Task to carry out =>
Which of the lines below hold "round"? Please return each one.

Data listing =>
-*-
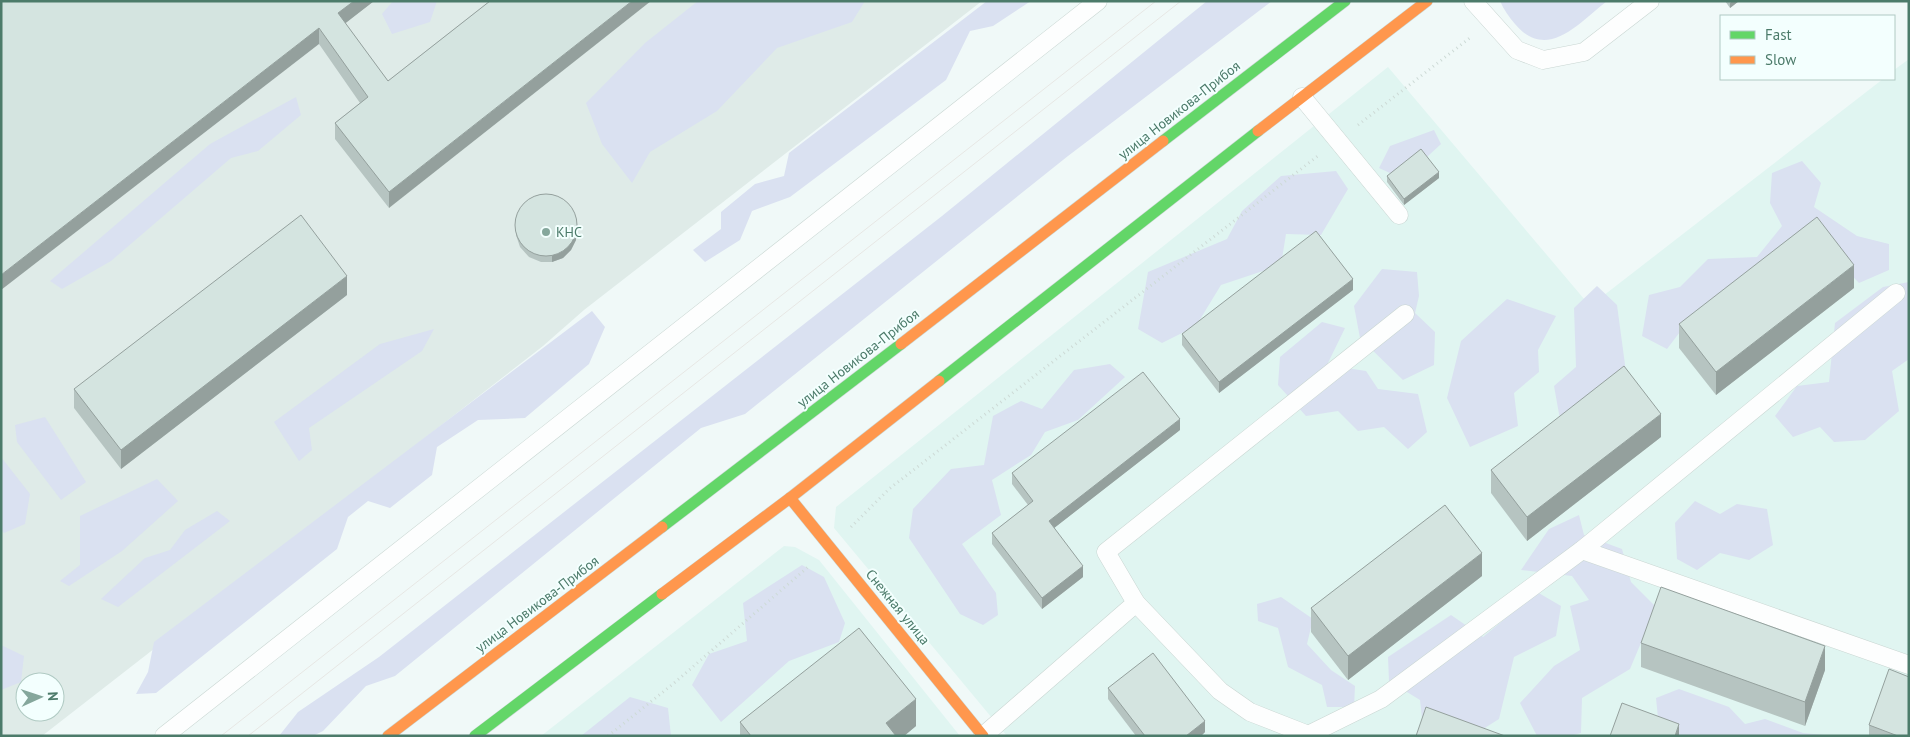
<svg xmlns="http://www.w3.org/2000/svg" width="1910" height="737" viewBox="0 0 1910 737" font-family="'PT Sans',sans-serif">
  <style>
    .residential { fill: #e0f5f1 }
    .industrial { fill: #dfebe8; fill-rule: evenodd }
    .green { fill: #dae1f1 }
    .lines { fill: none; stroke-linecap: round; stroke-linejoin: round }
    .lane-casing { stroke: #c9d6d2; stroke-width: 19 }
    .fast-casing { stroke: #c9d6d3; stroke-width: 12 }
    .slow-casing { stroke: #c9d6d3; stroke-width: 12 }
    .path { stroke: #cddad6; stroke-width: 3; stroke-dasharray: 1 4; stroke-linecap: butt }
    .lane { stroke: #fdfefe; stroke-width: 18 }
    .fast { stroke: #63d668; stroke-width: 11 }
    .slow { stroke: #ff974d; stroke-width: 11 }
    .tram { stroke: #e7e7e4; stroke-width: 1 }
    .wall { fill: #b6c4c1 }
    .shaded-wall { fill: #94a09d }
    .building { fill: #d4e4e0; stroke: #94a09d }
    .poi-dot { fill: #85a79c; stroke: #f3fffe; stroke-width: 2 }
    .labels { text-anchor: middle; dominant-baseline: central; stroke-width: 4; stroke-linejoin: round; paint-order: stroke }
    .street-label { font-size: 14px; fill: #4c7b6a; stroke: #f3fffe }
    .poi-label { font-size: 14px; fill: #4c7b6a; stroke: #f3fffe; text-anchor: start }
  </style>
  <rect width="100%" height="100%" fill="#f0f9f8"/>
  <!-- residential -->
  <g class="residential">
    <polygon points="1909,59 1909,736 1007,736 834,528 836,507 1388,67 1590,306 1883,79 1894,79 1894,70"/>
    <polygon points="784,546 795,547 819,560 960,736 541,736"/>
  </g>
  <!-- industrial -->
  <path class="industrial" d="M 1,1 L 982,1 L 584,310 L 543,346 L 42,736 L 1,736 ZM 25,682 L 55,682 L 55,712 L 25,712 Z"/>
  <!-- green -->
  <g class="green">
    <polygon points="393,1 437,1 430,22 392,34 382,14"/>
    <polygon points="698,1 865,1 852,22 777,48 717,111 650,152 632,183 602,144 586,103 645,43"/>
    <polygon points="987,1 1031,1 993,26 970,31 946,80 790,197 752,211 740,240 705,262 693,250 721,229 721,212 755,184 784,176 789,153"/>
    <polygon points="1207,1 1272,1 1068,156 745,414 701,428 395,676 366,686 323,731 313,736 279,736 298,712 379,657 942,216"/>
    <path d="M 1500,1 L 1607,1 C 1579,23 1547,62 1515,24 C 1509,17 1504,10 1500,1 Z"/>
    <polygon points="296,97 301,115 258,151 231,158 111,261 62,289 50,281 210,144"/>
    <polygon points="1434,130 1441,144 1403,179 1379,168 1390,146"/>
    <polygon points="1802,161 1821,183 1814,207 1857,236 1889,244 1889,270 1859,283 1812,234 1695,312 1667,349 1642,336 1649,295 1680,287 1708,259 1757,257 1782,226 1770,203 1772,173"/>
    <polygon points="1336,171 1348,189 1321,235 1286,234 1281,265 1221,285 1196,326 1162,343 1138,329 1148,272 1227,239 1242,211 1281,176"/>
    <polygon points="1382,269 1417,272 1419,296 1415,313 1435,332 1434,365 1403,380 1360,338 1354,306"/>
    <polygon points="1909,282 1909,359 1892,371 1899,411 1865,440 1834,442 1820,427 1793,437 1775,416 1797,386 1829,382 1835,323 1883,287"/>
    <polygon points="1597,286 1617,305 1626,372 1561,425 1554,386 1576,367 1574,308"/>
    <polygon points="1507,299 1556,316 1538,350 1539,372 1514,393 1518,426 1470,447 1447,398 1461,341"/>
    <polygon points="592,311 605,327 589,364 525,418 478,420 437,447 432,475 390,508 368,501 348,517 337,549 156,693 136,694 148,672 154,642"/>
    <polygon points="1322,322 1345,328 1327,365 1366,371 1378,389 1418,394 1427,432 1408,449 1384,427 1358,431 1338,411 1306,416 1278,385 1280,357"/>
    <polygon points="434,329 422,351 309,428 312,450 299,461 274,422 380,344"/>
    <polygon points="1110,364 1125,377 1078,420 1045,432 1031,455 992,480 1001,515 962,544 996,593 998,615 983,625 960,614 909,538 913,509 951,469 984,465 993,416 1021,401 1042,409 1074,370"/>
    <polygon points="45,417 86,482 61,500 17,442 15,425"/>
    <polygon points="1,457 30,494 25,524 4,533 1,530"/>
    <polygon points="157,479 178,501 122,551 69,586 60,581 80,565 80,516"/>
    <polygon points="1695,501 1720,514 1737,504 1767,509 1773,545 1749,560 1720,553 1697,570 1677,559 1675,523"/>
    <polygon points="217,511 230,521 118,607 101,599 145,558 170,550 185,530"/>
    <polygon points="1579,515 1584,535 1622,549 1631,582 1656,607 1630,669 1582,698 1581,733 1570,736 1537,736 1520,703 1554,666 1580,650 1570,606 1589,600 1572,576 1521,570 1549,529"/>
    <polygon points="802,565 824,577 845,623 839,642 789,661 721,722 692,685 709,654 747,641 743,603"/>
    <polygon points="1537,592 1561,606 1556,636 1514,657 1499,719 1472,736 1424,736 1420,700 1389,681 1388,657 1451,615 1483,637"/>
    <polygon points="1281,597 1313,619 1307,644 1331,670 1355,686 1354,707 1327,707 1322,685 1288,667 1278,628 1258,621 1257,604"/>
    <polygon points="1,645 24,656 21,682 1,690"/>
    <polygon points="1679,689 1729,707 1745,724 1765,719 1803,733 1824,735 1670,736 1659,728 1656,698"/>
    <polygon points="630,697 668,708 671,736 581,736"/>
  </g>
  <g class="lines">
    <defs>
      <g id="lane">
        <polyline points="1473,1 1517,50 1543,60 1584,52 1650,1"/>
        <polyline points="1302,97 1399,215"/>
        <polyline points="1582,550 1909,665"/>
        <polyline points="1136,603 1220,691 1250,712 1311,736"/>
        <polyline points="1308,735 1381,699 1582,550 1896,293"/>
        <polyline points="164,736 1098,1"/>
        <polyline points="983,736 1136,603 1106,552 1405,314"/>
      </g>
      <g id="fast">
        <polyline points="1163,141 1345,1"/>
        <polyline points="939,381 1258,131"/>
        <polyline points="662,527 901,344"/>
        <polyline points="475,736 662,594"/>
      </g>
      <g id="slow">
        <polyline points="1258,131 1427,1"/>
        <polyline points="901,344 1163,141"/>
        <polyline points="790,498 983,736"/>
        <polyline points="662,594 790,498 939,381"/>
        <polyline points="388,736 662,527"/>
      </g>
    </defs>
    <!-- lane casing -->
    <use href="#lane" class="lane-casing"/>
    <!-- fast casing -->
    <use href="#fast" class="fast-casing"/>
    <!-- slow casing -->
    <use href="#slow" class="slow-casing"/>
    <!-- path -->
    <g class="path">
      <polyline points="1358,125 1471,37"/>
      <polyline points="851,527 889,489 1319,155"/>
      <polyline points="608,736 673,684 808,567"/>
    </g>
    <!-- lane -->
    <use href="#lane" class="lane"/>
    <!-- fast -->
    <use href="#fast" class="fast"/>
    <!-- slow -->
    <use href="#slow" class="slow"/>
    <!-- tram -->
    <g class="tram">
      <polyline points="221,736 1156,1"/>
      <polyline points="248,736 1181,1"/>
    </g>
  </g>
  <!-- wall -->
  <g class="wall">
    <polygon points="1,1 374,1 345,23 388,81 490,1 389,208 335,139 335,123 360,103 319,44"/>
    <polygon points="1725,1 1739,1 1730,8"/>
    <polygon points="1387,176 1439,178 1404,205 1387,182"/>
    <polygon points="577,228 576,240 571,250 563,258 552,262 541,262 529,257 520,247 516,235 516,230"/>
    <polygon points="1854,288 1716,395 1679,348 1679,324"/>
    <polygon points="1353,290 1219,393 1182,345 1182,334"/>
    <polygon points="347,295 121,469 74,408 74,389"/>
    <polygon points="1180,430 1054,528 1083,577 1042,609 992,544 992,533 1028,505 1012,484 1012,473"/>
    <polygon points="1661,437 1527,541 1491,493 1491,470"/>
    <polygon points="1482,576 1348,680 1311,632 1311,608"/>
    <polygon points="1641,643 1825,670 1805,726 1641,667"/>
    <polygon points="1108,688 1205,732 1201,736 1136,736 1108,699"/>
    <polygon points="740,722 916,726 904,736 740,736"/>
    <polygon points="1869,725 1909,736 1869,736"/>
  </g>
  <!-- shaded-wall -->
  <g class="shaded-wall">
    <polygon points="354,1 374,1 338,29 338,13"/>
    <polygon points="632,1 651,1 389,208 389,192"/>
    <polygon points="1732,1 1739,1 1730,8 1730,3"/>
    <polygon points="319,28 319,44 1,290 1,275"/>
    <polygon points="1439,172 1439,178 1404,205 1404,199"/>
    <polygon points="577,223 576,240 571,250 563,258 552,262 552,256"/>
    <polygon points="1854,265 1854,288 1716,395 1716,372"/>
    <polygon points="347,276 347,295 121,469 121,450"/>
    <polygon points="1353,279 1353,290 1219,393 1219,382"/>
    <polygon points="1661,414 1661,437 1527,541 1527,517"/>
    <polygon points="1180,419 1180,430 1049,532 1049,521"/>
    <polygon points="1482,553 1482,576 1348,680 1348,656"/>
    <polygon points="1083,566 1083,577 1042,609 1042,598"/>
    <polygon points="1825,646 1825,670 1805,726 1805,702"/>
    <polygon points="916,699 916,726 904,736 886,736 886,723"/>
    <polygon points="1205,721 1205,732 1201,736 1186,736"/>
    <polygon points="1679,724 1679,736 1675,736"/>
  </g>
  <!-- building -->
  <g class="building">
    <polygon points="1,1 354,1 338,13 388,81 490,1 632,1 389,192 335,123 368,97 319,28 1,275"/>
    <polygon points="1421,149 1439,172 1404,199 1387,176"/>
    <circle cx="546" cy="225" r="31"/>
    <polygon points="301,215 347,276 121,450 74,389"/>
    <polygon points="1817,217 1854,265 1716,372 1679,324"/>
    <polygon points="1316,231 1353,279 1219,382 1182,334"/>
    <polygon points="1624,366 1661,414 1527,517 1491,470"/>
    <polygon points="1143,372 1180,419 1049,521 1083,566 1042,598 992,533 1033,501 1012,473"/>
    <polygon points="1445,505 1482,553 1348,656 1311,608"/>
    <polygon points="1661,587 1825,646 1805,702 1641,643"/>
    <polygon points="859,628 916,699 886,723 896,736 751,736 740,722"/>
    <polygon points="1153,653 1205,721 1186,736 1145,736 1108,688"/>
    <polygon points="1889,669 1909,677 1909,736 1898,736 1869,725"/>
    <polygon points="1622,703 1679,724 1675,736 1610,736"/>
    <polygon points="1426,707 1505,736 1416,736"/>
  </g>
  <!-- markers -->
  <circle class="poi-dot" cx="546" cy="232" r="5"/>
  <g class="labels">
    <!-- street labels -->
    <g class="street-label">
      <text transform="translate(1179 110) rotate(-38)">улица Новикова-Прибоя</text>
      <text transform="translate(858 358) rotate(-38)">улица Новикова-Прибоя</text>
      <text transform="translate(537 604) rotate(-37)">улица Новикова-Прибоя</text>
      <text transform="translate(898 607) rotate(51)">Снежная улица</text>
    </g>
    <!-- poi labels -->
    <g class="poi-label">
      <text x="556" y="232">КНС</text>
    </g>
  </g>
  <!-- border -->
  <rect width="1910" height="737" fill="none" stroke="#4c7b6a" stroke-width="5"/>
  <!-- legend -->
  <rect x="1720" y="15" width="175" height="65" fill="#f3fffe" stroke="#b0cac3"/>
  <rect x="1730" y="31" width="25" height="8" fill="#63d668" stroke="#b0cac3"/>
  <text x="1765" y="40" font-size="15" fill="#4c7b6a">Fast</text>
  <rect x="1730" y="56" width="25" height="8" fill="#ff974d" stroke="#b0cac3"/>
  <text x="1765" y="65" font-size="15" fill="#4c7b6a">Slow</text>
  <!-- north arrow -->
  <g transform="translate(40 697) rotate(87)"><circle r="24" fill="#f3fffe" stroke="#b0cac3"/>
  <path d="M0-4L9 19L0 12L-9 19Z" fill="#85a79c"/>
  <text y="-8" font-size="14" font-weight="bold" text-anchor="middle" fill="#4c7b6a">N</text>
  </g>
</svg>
-*-
Solution =>
    .lines { fill: none; stroke-linecap: round; stroke-linejoin: round }
    .labels { text-anchor: middle; dominant-baseline: central; stroke-width: 4; stroke-linejoin: round; paint-order: stroke }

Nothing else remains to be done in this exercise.